GIVEN INFORMATION
>> begin
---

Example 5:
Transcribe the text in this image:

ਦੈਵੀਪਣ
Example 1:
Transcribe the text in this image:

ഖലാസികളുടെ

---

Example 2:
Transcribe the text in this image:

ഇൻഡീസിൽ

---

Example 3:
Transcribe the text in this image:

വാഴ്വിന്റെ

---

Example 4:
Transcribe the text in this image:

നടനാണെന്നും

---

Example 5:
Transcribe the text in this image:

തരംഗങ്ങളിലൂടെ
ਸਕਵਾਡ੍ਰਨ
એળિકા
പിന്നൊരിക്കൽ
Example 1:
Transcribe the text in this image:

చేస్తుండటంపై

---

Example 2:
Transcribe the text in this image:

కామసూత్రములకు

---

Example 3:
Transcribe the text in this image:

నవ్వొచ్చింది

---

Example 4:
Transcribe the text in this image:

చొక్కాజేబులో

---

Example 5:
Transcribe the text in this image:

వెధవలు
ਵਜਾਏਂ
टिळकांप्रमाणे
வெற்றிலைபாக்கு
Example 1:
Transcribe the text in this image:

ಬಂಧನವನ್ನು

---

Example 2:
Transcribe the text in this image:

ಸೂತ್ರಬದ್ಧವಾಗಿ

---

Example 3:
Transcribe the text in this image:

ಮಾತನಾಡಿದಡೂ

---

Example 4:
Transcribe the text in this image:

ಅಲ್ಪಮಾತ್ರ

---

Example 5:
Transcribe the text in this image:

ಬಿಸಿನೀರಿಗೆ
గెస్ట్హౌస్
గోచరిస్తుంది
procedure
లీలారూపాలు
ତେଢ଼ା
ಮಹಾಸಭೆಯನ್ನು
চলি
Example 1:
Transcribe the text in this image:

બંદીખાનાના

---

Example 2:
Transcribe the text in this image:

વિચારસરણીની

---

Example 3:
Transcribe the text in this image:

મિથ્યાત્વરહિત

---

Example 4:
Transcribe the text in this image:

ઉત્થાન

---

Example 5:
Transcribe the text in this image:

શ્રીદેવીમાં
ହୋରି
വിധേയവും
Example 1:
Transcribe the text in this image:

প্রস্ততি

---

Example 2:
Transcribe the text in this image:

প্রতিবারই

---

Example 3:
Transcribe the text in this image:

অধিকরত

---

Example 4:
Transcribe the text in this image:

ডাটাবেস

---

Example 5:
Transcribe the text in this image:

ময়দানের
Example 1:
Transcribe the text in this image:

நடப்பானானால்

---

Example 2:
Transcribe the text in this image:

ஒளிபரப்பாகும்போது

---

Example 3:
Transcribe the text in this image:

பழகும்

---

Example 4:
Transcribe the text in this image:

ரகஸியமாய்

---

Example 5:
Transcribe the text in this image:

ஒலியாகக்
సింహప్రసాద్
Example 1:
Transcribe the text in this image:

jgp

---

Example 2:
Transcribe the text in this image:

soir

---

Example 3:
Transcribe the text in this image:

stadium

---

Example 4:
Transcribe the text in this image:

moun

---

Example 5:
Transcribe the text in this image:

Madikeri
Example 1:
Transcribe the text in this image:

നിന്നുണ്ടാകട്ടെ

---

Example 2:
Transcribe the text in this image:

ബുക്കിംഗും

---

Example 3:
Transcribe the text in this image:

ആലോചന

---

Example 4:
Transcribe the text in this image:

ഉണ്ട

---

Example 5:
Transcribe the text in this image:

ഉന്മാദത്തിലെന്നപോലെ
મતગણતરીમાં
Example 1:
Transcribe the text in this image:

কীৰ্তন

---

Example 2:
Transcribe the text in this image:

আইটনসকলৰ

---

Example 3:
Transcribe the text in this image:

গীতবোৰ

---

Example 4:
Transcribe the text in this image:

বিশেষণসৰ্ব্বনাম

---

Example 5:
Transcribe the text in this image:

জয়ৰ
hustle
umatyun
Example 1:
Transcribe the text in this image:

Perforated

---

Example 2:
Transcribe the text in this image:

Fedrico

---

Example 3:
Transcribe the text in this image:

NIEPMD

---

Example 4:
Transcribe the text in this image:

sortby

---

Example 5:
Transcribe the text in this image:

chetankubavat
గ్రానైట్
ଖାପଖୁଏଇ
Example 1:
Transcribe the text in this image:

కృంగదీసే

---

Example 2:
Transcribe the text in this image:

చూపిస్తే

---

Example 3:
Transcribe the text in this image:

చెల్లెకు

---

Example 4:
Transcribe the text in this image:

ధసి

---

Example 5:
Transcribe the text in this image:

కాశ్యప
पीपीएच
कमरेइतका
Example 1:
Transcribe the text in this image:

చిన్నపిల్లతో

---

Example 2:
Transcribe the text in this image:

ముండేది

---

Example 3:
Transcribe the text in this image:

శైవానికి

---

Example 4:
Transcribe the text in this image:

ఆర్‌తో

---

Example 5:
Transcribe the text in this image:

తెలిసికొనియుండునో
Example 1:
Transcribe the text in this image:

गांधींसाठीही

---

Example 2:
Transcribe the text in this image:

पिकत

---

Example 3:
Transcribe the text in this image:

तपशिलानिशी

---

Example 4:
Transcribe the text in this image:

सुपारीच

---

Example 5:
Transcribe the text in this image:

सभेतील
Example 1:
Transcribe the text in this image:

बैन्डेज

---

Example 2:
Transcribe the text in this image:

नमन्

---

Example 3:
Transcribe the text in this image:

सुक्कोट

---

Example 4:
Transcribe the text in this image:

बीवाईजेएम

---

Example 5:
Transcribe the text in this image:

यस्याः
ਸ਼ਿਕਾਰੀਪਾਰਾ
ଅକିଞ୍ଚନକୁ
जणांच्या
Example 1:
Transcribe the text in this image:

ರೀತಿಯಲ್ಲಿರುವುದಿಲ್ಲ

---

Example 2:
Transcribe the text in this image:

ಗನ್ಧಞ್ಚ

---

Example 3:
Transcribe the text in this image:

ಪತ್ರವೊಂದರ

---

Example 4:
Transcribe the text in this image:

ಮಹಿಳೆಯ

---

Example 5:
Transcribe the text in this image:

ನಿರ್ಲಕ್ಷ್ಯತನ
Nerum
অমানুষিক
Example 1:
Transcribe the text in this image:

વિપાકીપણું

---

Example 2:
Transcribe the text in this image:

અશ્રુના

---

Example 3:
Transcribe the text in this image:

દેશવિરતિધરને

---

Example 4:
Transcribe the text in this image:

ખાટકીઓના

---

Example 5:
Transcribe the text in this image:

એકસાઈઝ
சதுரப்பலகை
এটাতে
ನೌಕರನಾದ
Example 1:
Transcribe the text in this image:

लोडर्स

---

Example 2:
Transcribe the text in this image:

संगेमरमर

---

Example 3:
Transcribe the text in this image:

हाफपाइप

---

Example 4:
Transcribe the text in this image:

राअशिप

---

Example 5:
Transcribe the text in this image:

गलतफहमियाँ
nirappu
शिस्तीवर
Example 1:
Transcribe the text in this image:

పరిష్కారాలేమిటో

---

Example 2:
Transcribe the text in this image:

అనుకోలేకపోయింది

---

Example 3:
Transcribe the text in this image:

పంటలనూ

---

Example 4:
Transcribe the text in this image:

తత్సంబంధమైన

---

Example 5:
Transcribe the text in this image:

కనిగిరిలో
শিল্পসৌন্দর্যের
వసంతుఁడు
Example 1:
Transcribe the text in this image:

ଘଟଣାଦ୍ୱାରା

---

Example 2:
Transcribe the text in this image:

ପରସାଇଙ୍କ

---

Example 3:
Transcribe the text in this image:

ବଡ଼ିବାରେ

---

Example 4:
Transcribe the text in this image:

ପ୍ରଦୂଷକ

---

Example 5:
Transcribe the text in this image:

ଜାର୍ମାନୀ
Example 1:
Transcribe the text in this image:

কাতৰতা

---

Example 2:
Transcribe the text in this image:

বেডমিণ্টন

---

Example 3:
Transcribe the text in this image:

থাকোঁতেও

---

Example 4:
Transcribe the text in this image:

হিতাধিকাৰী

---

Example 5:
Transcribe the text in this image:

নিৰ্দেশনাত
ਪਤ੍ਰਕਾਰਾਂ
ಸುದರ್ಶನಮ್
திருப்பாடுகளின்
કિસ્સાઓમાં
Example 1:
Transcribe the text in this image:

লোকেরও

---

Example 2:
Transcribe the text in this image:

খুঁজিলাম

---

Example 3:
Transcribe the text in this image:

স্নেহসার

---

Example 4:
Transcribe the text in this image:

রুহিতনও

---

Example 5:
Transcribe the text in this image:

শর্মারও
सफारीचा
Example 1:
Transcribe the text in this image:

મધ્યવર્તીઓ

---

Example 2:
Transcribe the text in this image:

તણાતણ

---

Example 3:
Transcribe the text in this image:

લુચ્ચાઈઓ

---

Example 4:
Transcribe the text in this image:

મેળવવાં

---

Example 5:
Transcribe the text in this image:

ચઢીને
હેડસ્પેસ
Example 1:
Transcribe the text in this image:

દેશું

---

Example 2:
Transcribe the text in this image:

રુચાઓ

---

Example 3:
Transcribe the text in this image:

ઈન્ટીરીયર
>> end
DO THIS
Retype everything from the start of the rows down to the line containing "നടനാണെന്നും", both ends included, with each line reproduced character for character.

THE COMPLETED TASK
---

Example 5:
Transcribe the text in this image:

ਦੈਵੀਪਣ
Example 1:
Transcribe the text in this image:

ഖലാസികളുടെ

---

Example 2:
Transcribe the text in this image:

ഇൻഡീസിൽ

---

Example 3:
Transcribe the text in this image:

വാഴ്വിന്റെ

---

Example 4:
Transcribe the text in this image:

നടനാണെന്നും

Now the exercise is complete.